## [Listed entries]
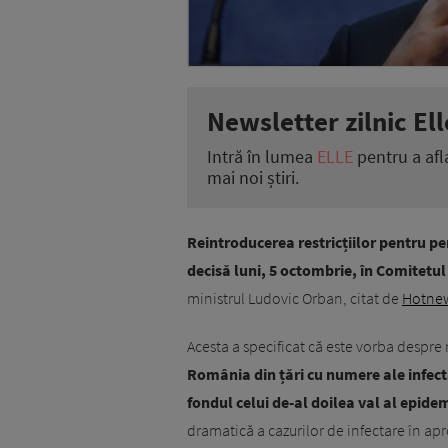
Newsletter zilnic Ell
Intră în lumea
ELLE
pentru a afl
mai noi știri.
Reintroducerea restricțiilor pentru pe
decisă luni, 5 octombrie, în Comitetul
ministrul Ludovic Orban, citat de
Hotne
Acesta a specificat că este vorba despre 
România din țări cu numere ale infectă
fondul celui de-al doilea val al epide
dramatică a cazurilor de infectare în ap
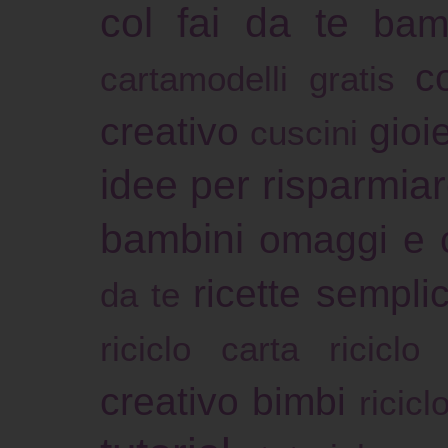
col fai da te
bam
c
cartamodelli gratis
creativo
gioie
cuscini
idee per risparmia
bambini
omaggi e 
ricette sempli
da te
riciclo carta
riciclo
creativo bimbi
ricicl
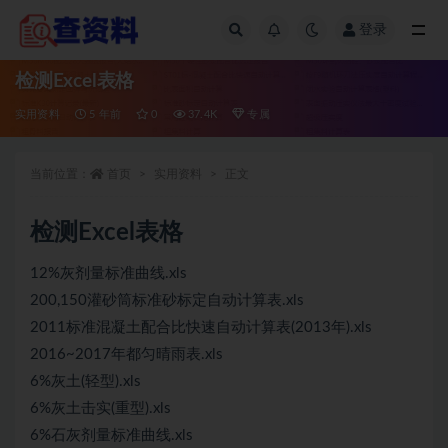
登录
全部
检测Excel表格
实用资料
5 年前
0
37.4K
专属
当前位置：
首页
实用资料
正文
检测Excel表格
12%灰剂量标准曲线.xls
200,150灌砂筒标准砂标定自动计算表.xls
2011标准混凝土配合比快速自动计算表(2013年).xls
2016~2017年都匀晴雨表.xls
6%灰土(轻型).xls
6%灰土击实(重型).xls
6%石灰剂量标准曲线.xls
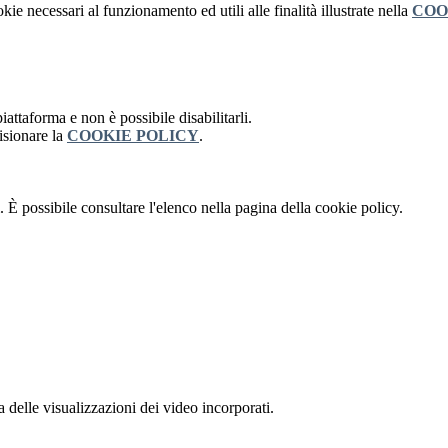
kie necessari al funzionamento ed utili alle finalità illustrate nella
COO
attaforma e non è possibile disabilitarli.
isionare la
COOKIE POLICY
.
 È possibile consultare l'elenco nella pagina della cookie policy.
delle visualizzazioni dei video incorporati.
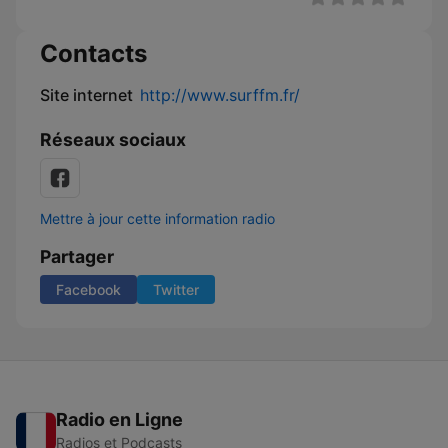
Contacts
Site internet
http://www.surffm.fr/
Réseaux sociaux
Mettre à jour cette information radio
Partager
Facebook
Twitter
Radio en Ligne
Radios et Podcasts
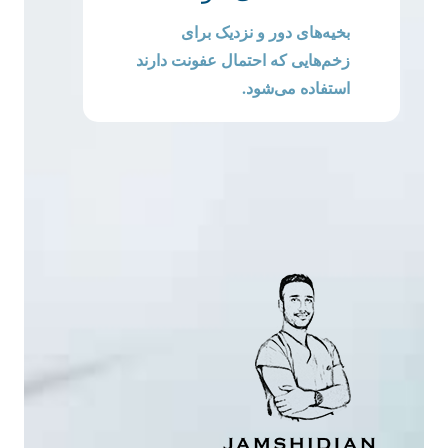
بخیه‌های دور و نزدیک برای
زخم‌هایی که احتمال عفونت دارند
استفاده می‌شود.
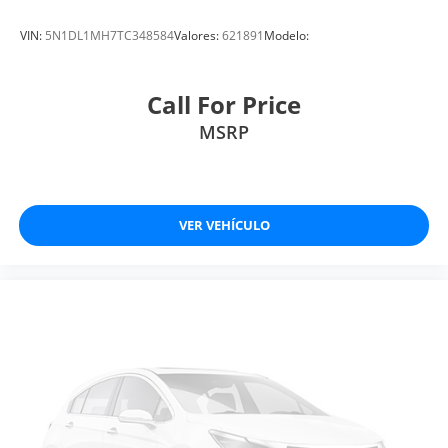
VIN:
5N1DL1MH7TC348584
Valores:
621891
Modelo:
Call For Price
MSRP
VER VEHÍCULO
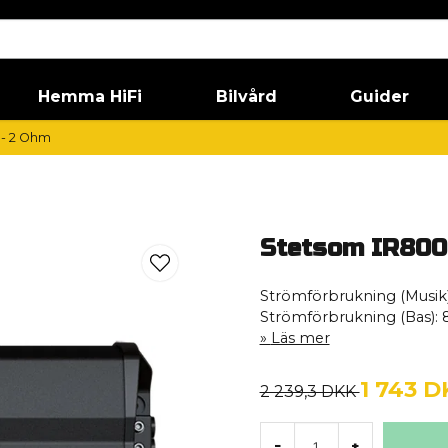
Hemma HiFi
Bilvård
Guider
 - 2 Ohm
Stetsom IR800
Strömförbrukning (Musik)
Strömförbrukning (Bas): 
Läs mer
1 743 D
2 239,3 DKK
-
+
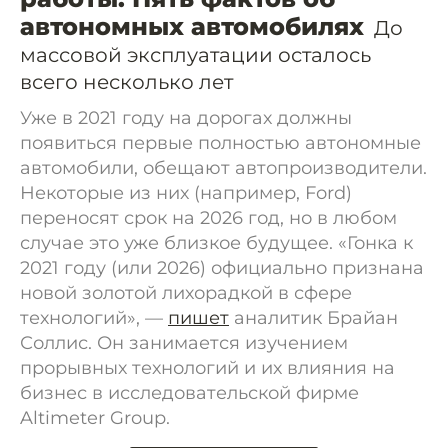
автономных автомобилях
До
массовой эксплуатации осталось
всего несколько лет
Уже в 2021 году на дорогах должны
появиться первые полностью автономные
автомобили, обещают автопроизводители.
Некоторые из них (например, Ford)
переносят срок на 2026 год, но в любом
случае это уже близкое будущее. «Гонка к
2021 году (или 2026) официально признана
новой золотой лихорадкой в сфере
технологий», —
пишет
аналитик Брайан
Соллис. Он занимается изучением
прорывных технологий и их влияния на
бизнес в исследовательской фирме
Altimeter Group.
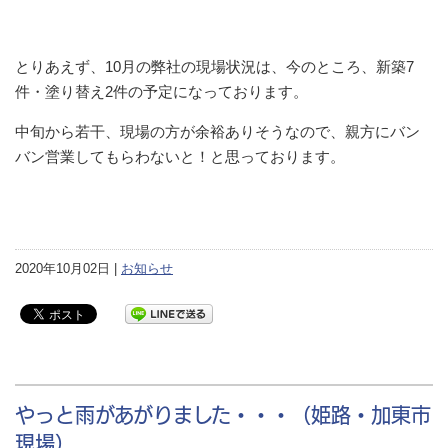
とりあえず、10月の弊社の現場状況は、今のところ、新築7
件・塗り替え2件の予定になっております。
中旬から若干、現場の方が余裕ありそうなので、親方にバン
バン営業してもらわないと！と思っております。
2020年10月02日 |
お知らせ
やっと雨があがりました・・・（姫路・加東市
現場）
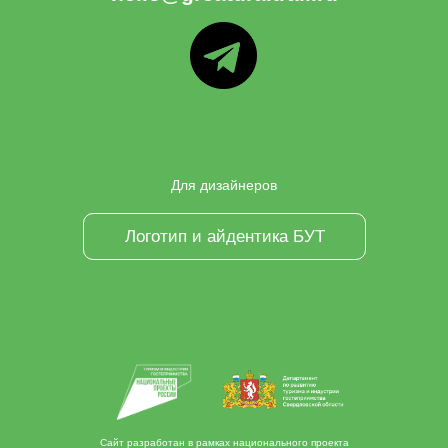
ТГ
Для дизайнеров
Логотип и айдентика БУТ
Сайт разработан в рамках национального проекта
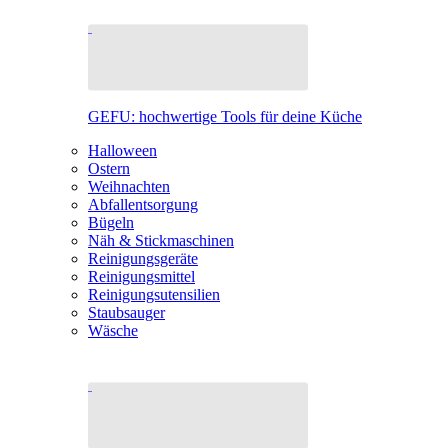
GEFU: hochwertige Tools für deine Küche
Halloween
Ostern
Weihnachten
Abfallentsorgung
Bügeln
Näh & Stickmaschinen
Reinigungsgeräte
Reinigungsmittel
Reinigungsutensilien
Staubsauger
Wäsche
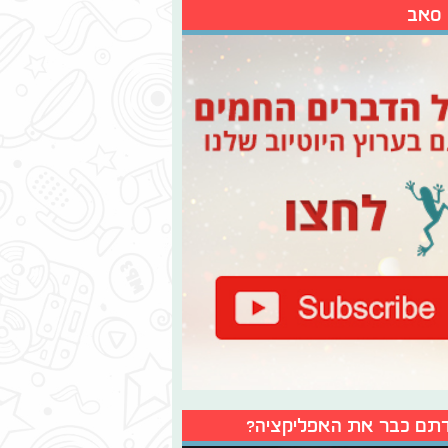
 סאב
תם כבר את האפליקציה?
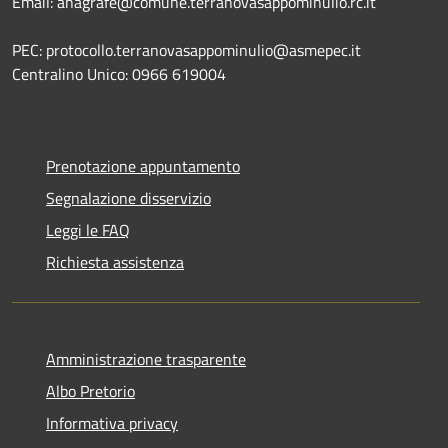
Email: anagrafe@comune.terranovasappominulio.rc.it
PEC: protocollo.terranovasappominulio@asmepec.it
Centralino Unico: 0966 619004
Prenotazione appuntamento
Segnalazione disservizio
Leggi le FAQ
Richiesta assistenza
Amministrazione trasparente
Albo Pretorio
Informativa privacy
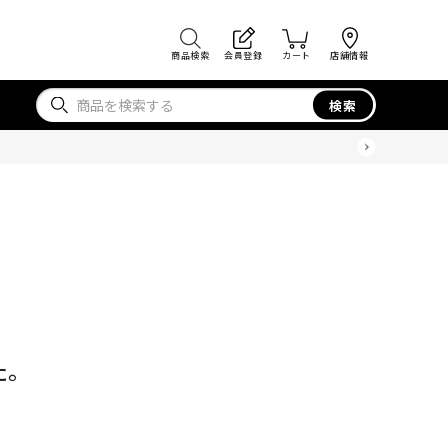
商品検索
会員登録
カート
店舗情報
検索
た。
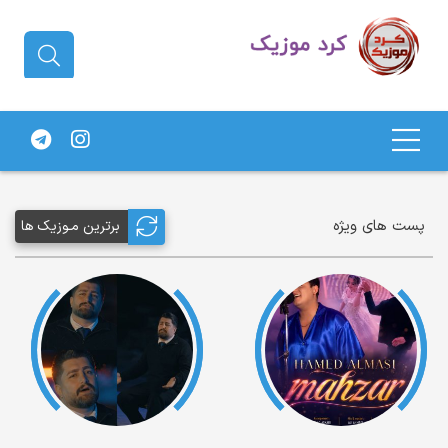
دانلود آهنگ کردی | جدیدترین آهنگ
های کردی
پست های ویژه
برترین مـوزیک ها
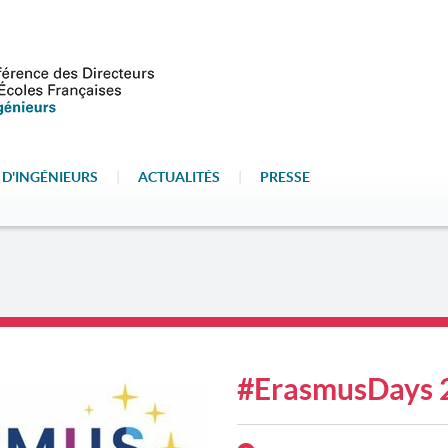
 D'INGÉNIEURS
|
ACTUALITÉS
|
PRESSE
#ErasmusDays 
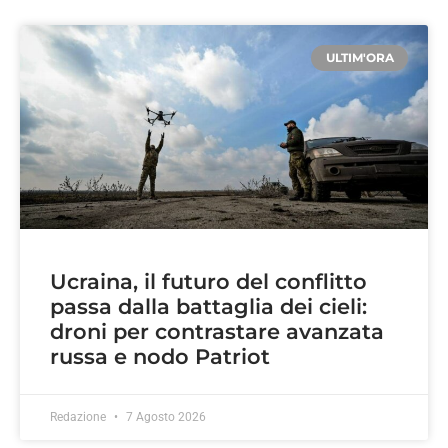
ULTIM'ORA
Ucraina, il futuro del conflitto
passa dalla battaglia dei cieli:
droni per contrastare avanzata
russa e nodo Patriot
Redazione
7 Agosto 2026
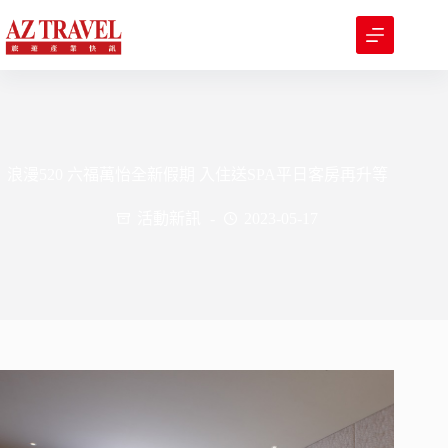
跳
至
主
要
內
容
浪漫520 六福萬怡全新假期 入住送SPA平日客房再升等
活動新訊
2023-05-17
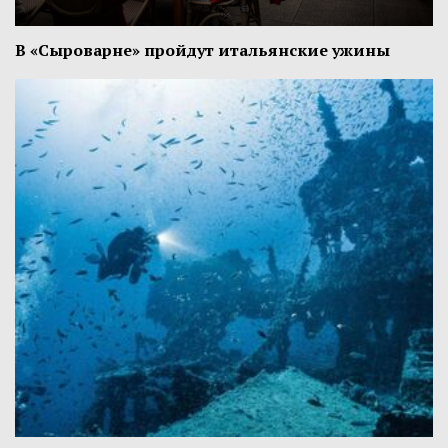
В «Сыроварне» пройдут итальянские ужины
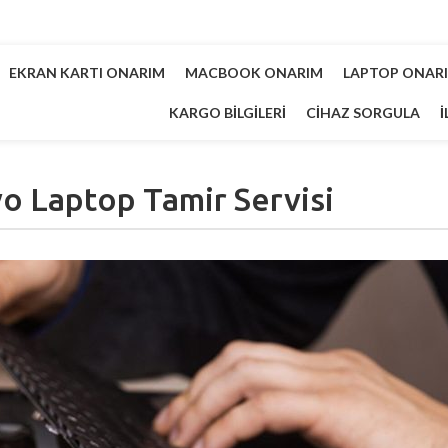
EKRAN KARTI ONARIM
MACBOOK ONARIM
LAPTOP ONAR
KARGO BILGILERI
CIHAZ SORGULA
İ
o Laptop Tamir Servisi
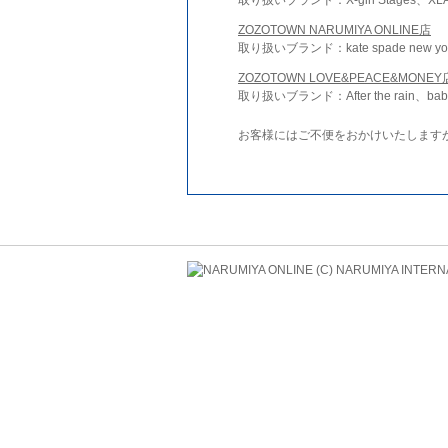
ZOZOTOWN NARUMIYA ONLINE店
取り扱いブランド：kate spade new york 
ZOZOTOWN LOVE&PEACE&MONEY
取り扱いブランド：After the rain、bab
お客様にはご不便をおかけいたします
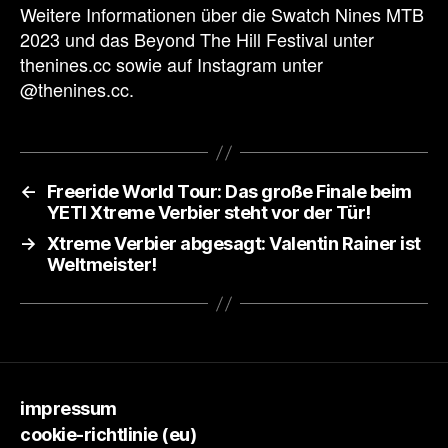
Weitere Informationen über die Swatch Nines MTB
2023 und das Beyond The Hill Festival unter
thenines.cc sowie auf Instagram unter
@thenines.cc.
←
Freeride World Tour: Das große Finale beim
YETI Xtreme Verbier steht vor der Tür!
→
Xtreme Verbier abgesagt: Valentin Rainer ist
Weltmeister!
impressum
cookie-richtlinie (eu)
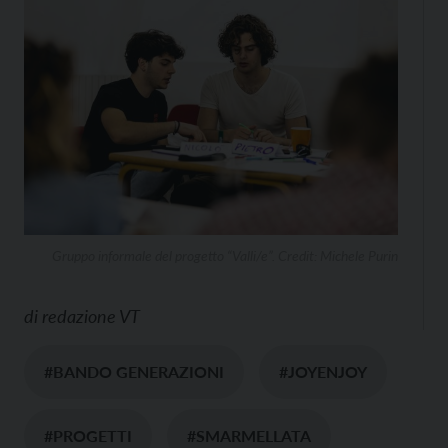
Gruppo informale del progetto “Valli/e”. Credit: Michele Purin
di
redazione VT
#BANDO GENERAZIONI
#JOYENJOY
#PROGETTI
#SMARMELLATA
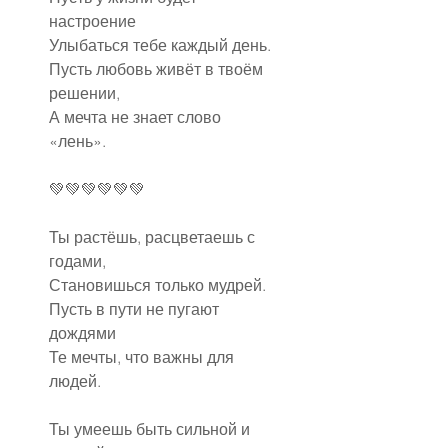
настроение
Улыбаться тебе каждый день.
Пусть любовь живёт в твоём 
решении,
А мечта не знает слово 
«лень».
💚💚💚💚💚💚
Ты растёшь, расцветаешь с 
годами,
Становишься только мудрей.
Пусть в пути не пугают 
дождями
Те мечты, что важны для 
людей.
Ты умеешь быть сильной и 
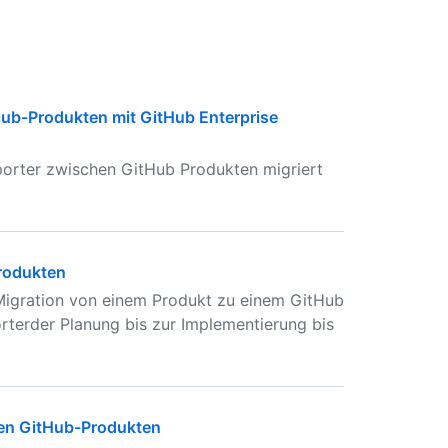
Hub-Produkten mit GitHub Enterprise
porter zwischen GitHub Produkten migriert
Produkten
Migration von einem Produkt zu einem GitHub
rterder Planung bis zur Implementierung bis
chen GitHub-Produkten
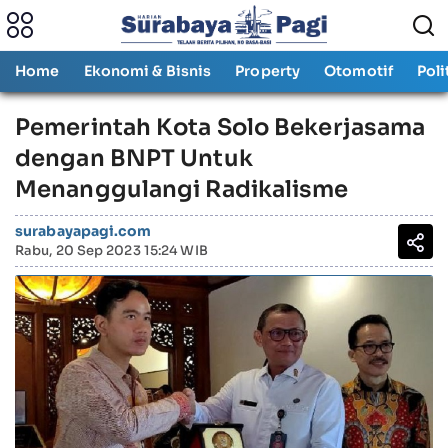
Home
Ekonomi & Bisnis
Property
Otomotif
Poli
Pemerintah Kota Solo Bekerjasama
dengan BNPT Untuk
Menanggulangi Radikalisme
surabayapagi.com
Rabu, 20 Sep 2023 15:24 WIB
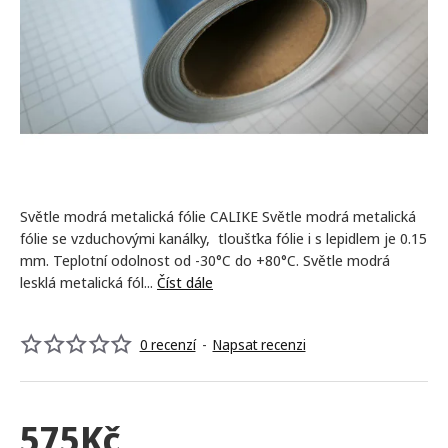
Světle modrá metalická fólie CALIKE Světle modrá metalická
fólie se vzduchovými kanálky, tloušťka fólie i s lepidlem je 0.15
mm. Teplotní odolnost od -30°C do +80°C. Světle modrá
lesklá metalická fól...
Číst dále
0 recenzí
-
Napsat recenzi
575Kč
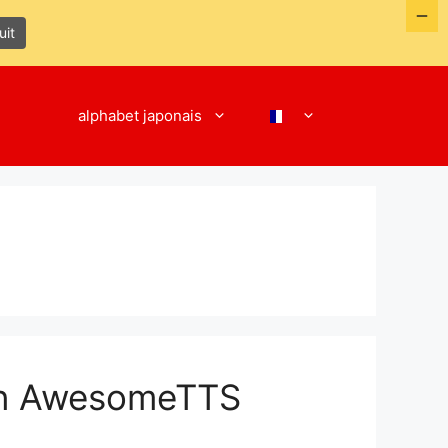
uit
alphabet japonais
gin AwesomeTTS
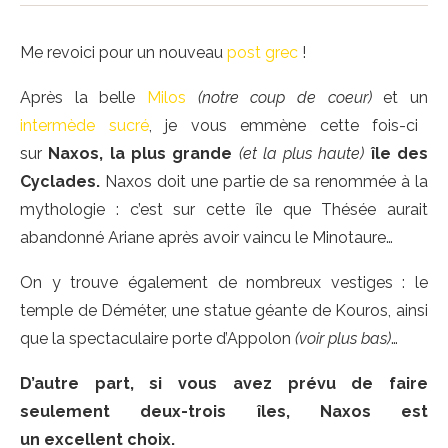
Me revoici pour un nouveau
post grec
!
Après la belle
Milos
(notre coup de coeur)
et un
intermède sucré
, je vous emmène cette fois-ci
sur
Naxos, la plus grande
(et la plus haute)
île des
Cyclades.
Naxos doit une partie de sa renommée à la
mythologie : c’est sur cette île que Thésée aurait
abandonné Ariane après avoir vaincu le Minotaure…
On y trouve également de nombreux vestiges : le
temple de Déméter, une statue géante de Kouros, ainsi
que la spectaculaire porte d’Appolon
(voir plus bas)
…
D’autre part, si vous avez prévu de faire
seulement deux-trois îles, Naxos est
un excellent choix.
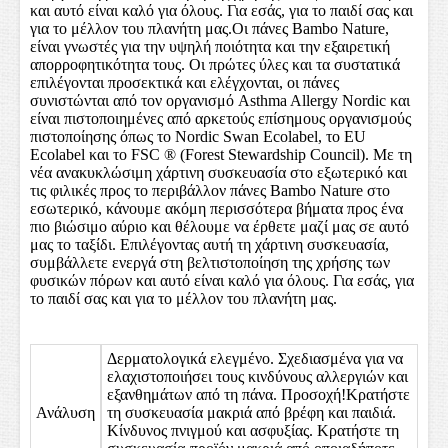
και αυτό είναι καλό για όλους. Για εσάς, για το παιδί σας και
για το μέλλον του πλανήτη μας.
Οι πάνες Bambo Nature,
είναι γνωστές για την υψηλή ποιότητα και την εξαιρετική
απορροφητικότητα τους. Οι πρώτες ύλες και τα συστατικά
επιλέγονται προσεκτικά και ελέγχονται, οι πάνες
συνιστώνται από τον οργανισμό Asthma Allergy Nordic και
είναι πιστοποιημένες από αρκετούς επίσημους οργανισμούς
πιστοποίησης όπως το Nordic Swan Ecolabel, το EU
Ecolabel και το FSC ® (Forest Stewardship Council). Με τη
νέα ανακυκλώσιμη χάρτινη συσκευασία στο εξωτερικό και
τις φιλικές προς το περιβάλλον πάνες Bambo Nature στο
εσωτερικό, κάνουμε ακόμη περισσότερα βήματα προς ένα
πιο βιώσιμο αύριο και θέλουμε να έρθετε μαζί μας σε αυτό
μας το ταξίδι. Επιλέγοντας αυτή τη χάρτινη συσκευασία,
συμβάλλετε ενεργά στη βελτιστοποίηση της χρήσης των
φυσικών πόρων και αυτό είναι καλό για όλους. Για εσάς, για
το παιδί σας και για το μέλλον του πλανήτη μας.
Δερματολογικά ελεγμένο. Σχεδιασμένα για να
ελαχιστοποιήσει τους κινδύνους αλλεργιών και
εξανθημάτων από τη πάνα. Προσοχή!Κρατήστε
Ανάλυση
τη συσκευασία μακριά από βρέφη και παιδιά.
Κίνδυνος πνιγμού και ασφυξίας. Κρατήστε τη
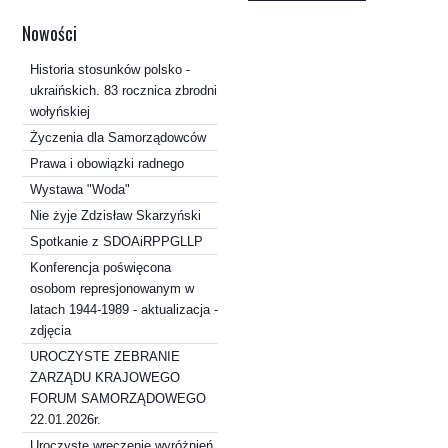
Nowości
Historia stosunków polsko -
ukraińskich. 83 rocznica zbrodni
wołyńskiej
Życzenia dla Samorządowców
Prawa i obowiązki radnego
Wystawa "Woda"
Nie żyje Zdzisław Skarzyński
Spotkanie z SDOAiRPPGLLP
Konferencja poświęcona
osobom represjonowanym w
latach 1944-1989 - aktualizacja -
zdjęcia
UROCZYSTE ZEBRANIE
ZARZĄDU KRAJOWEGO
FORUM SAMORZĄDOWEGO
22.01.2026r.
Uroczyste wręczenie wyróżnień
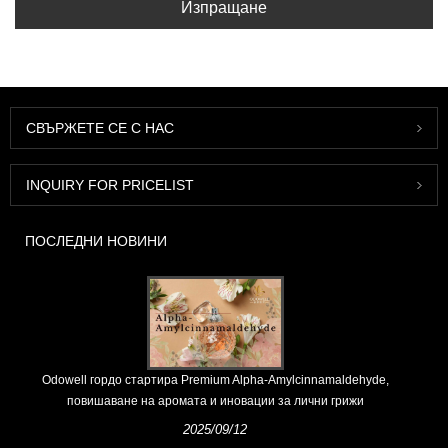
Изпращане
СВЪРЖЕТЕ СЕ С НАС
INQUIRY FOR PRICELIST
ПОСЛЕДНИ НОВИНИ
Odowell гордо стартира Premium Alpha-Amylcinnamaldehyde,
повишаване на аромата и иновации за лични грижи
2025/09/12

## [What you have to do]
In the listing, find every line containing the word "terranovasappominulio" and list it.

## [Task result]
Email: anagrafe@comune.terranovasappominulio.rc.it
PEC: protocollo.terranovasappominulio@asmepec.it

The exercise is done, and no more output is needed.